Im Dezember 2018 schloss die letzte Zeche im Ruhrgebiet. Damit endete die Steinkohleförderung in Deutschland. Was aus den Bergleuten geworden ist, wollten die beiden Dokumentarfilmer Jonas Matauschek und Christian Johannes Koch wissen. Sie begleiteten fünf Kumpel auf ihren letzten Schichten und besuchten sie dann später wieder im neuen Leben. "Wir waren Kumpel" heißt ihre Langzeitbeobachtung, die diese Woche ins Kino kommt.

Der Charme des Films besteht in der Vielfalt seiner Charaktere und in den spektakulären Bildern vom Alltag im Berg. Drei der Kumpel lernen wir noch unter Tage kennen, zwei Protagonisten arbeiten in der Zeche über Tage.

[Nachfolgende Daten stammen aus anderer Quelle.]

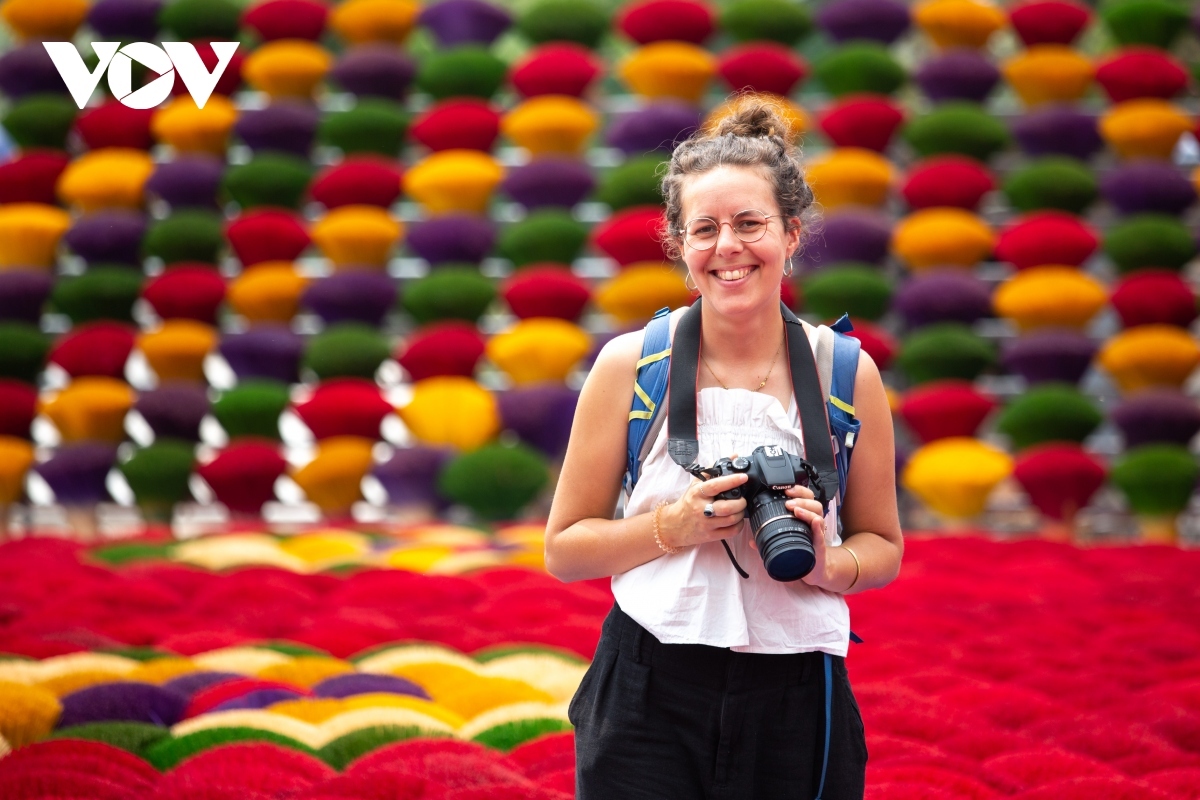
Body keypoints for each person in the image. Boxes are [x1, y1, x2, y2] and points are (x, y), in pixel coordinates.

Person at [544, 95, 903, 800]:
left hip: (799, 691)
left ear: (791, 234)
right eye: (703, 229)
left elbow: (883, 546)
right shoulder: (631, 366)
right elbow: (563, 549)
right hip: (648, 687)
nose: (727, 248)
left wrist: (830, 565)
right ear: (678, 245)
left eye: (750, 224)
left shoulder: (844, 373)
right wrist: (670, 528)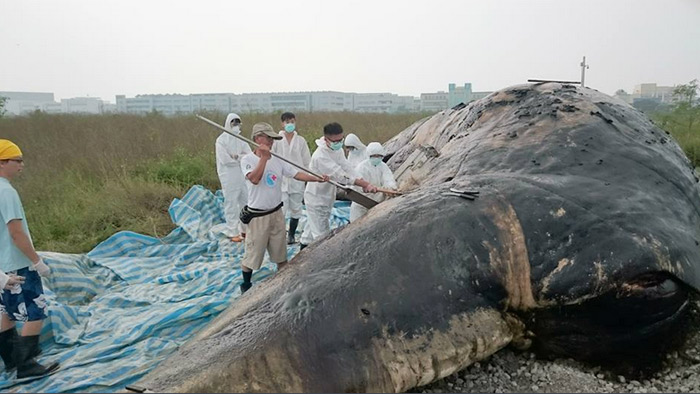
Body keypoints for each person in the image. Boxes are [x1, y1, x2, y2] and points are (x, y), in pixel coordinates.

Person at [239, 123, 328, 293]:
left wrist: (316, 178)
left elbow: (296, 174)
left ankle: (284, 286)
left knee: (281, 255)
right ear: (258, 139)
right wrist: (264, 158)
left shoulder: (278, 159)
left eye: (273, 138)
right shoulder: (247, 160)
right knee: (252, 256)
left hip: (276, 214)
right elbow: (255, 179)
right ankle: (246, 285)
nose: (272, 142)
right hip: (258, 216)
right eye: (268, 138)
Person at [0, 139, 59, 378]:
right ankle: (27, 365)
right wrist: (36, 261)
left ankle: (11, 360)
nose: (21, 165)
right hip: (18, 264)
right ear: (2, 162)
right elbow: (16, 232)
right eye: (17, 160)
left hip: (3, 268)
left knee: (6, 312)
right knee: (36, 311)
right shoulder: (7, 192)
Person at [300, 123, 378, 249]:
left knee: (309, 233)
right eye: (335, 141)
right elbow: (340, 175)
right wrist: (363, 184)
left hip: (327, 196)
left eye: (340, 140)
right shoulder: (320, 156)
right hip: (316, 199)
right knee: (321, 236)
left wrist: (363, 180)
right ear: (326, 139)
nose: (338, 143)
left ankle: (300, 256)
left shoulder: (337, 150)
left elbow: (347, 166)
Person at [271, 112, 311, 245]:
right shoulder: (277, 139)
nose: (290, 124)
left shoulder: (301, 141)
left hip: (297, 179)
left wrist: (308, 178)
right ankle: (279, 235)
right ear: (282, 123)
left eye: (292, 121)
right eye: (287, 122)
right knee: (281, 209)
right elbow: (272, 159)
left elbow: (306, 161)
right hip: (281, 180)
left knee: (296, 208)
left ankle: (292, 235)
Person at [215, 113, 252, 242]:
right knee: (231, 203)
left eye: (237, 123)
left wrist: (237, 156)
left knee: (245, 202)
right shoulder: (221, 140)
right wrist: (237, 158)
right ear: (228, 124)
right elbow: (225, 160)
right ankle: (232, 231)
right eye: (233, 123)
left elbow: (248, 155)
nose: (235, 126)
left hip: (242, 175)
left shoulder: (241, 140)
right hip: (228, 176)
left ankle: (245, 229)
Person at [349, 142, 398, 222]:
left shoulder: (383, 166)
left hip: (377, 201)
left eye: (379, 156)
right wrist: (366, 189)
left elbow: (388, 179)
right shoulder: (362, 167)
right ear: (369, 155)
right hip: (362, 203)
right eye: (374, 156)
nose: (376, 158)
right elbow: (356, 186)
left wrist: (391, 188)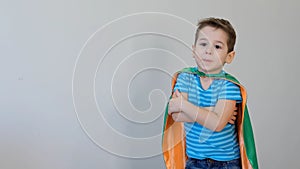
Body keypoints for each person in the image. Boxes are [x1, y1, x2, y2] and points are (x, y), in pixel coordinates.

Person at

Das Bergwerk ist eine Welt für sich mit ihrer eigenen Sprache, ihren eigenen Ritualen und ihrer eigenen Art der Zusammenarbeit.

Fünf ungewöhnliche Menschen

Am anschaulichsten ist das bei den beiden Bergleuten zu sehen, die sich "Langer und Locke" nennen. Sie flitzen bäuchlings durch die Schächte, finden sich nur mit der Grubenlampe zurecht, seifen sich dann am Feierabend gegenseitig gründlich ab und erscheinen abends picobello bei ihren Familien.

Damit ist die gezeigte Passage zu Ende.